A data mining tool would be extremely useful. Currently if you want to mine data, you have to first download all the pages and then run them through TextPipe. It`s a two-step manual process and it wastes tons of hard drive space.
The user should be able to define filters which specify the pages he wants to extract data from. Then for each of the page filters, he should be able to enter one or more regular expressions to specify the actual data he wants to extract. The result of each regular expression should be assigned to a variable and then the user should be able to specify format strings for the actual output to one or more files. Within each format string, you could use whatever characters you want and of course the variables.

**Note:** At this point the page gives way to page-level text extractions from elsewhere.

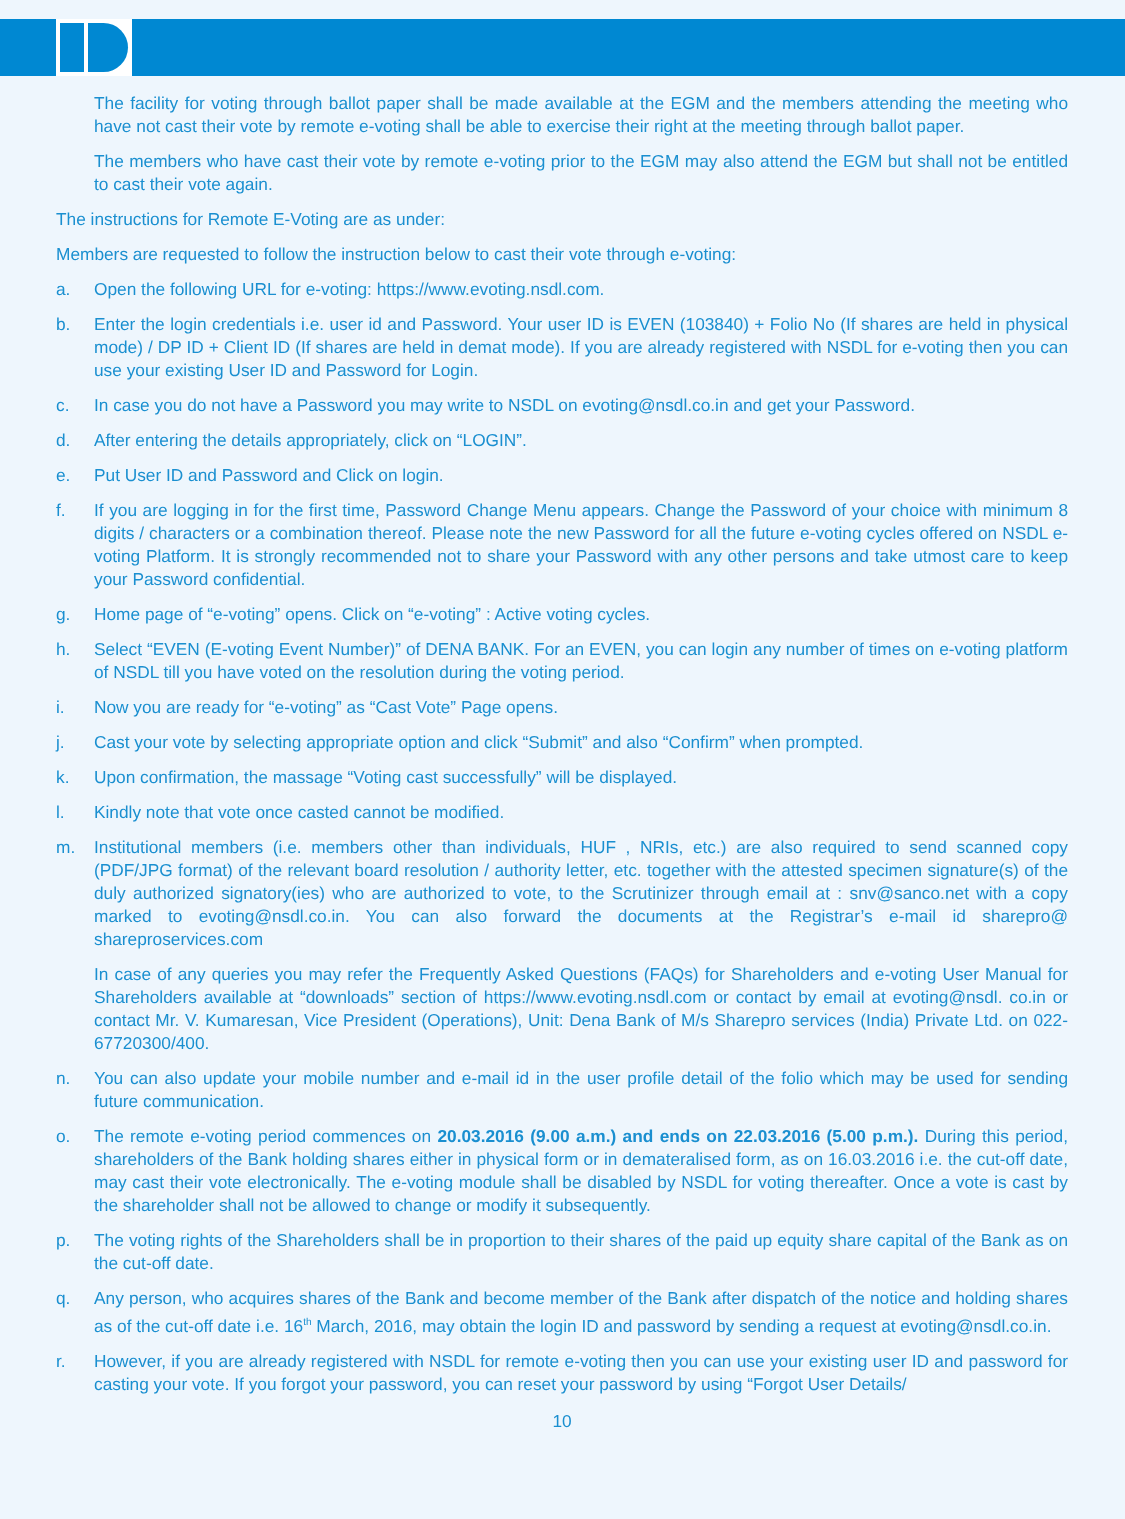The facility for voting through ballot paper shall be made available at the EGM and the members attending the meeting who have not cast their vote by remote e-voting shall be able to exercise their right at the meeting through ballot paper.
The members who have cast their vote by remote e-voting prior to the EGM may also attend the EGM but shall not be entitled to cast their vote again.
The instructions for Remote E-Voting are as under:
Members are requested to follow the instruction below to cast their vote through e-voting:
a. Open the following URL for e-voting: https://www.evoting.nsdl.com.
b. Enter the login credentials i.e. user id and Password. Your user ID is EVEN (103840) + Folio No (If shares are held in physical mode) / DP ID + Client ID (If shares are held in demat mode). If you are already registered with NSDL for e-voting then you can use your existing User ID and Password for Login.
c. In case you do not have a Password you may write to NSDL on evoting@nsdl.co.in and get your Password.
d. After entering the details appropriately, click on “LOGIN”.
e. Put User ID and Password and Click on login.
f. If you are logging in for the first time, Password Change Menu appears. Change the Password of your choice with minimum 8 digits / characters or a combination thereof. Please note the new Password for all the future e-voting cycles offered on NSDL e-voting Platform. It is strongly recommended not to share your Password with any other persons and take utmost care to keep your Password confidential.
g. Home page of “e-voting” opens. Click on “e-voting” : Active voting cycles.
h. Select “EVEN (E-voting Event Number)” of DENA BANK. For an EVEN, you can login any number of times on e-voting platform of NSDL till you have voted on the resolution during the voting period.
i. Now you are ready for “e-voting” as “Cast Vote” Page opens.
j. Cast your vote by selecting appropriate option and click “Submit” and also “Confirm” when prompted.
k. Upon confirmation, the massage “Voting cast successfully” will be displayed.
l. Kindly note that vote once casted cannot be modified.
m. Institutional members (i.e. members other than individuals, HUF , NRIs, etc.) are also required to send scanned copy (PDF/JPG format) of the relevant board resolution / authority letter, etc. together with the attested specimen signature(s) of the duly authorized signatory(ies) who are authorized to vote, to the Scrutinizer through email at : snv@sanco.net with a copy marked to evoting@nsdl.co.in. You can also forward the documents at the Registrar’s e-mail id sharepro@ shareproservices.com
In case of any queries you may refer the Frequently Asked Questions (FAQs) for Shareholders and e-voting User Manual for Shareholders available at “downloads” section of https://www.evoting.nsdl.com or contact by email at evoting@nsdl. co.in or contact Mr. V. Kumaresan, Vice President (Operations), Unit: Dena Bank of M/s Sharepro services (India) Private Ltd. on 022-67720300/400.
n. You can also update your mobile number and e-mail id in the user profile detail of the folio which may be used for sending future communication.
o. The remote e-voting period commences on 20.03.2016 (9.00 a.m.) and ends on 22.03.2016 (5.00 p.m.). During this period, shareholders of the Bank holding shares either in physical form or in demateralised form, as on 16.03.2016 i.e. the cut-off date, may cast their vote electronically. The e-voting module shall be disabled by NSDL for voting thereafter. Once a vote is cast by the shareholder shall not be allowed to change or modify it subsequently.
p. The voting rights of the Shareholders shall be in proportion to their shares of the paid up equity share capital of the Bank as on the cut-off date.
q. Any person, who acquires shares of the Bank and become member of the Bank after dispatch of the notice and holding shares as of the cut-off date i.e. 16<sup>th</sup> March, 2016, may obtain the login ID and password by sending a request at evoting@nsdl.co.in.
r. However, if you are already registered with NSDL for remote e-voting then you can use your existing user ID and password for casting your vote. If you forgot your password, you can reset your password by using “Forgot User Details/
10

So as an example, let`s say that you created three regular expressions and assigned them to variables $a, $b and $c. Now you want to output the result as a comma delimitted file. You would specify your format string as:
Or if you wanted three separate files, you would create three format strings and each string would include one of the three variables.
Now when OE runs, it would follow the links like normal, but instead of saving the entire pages, it would only save the data as specified in the format strings and that data would be saved to each of the user-defined output files. Of course, you could still have an option to save the raw data as well.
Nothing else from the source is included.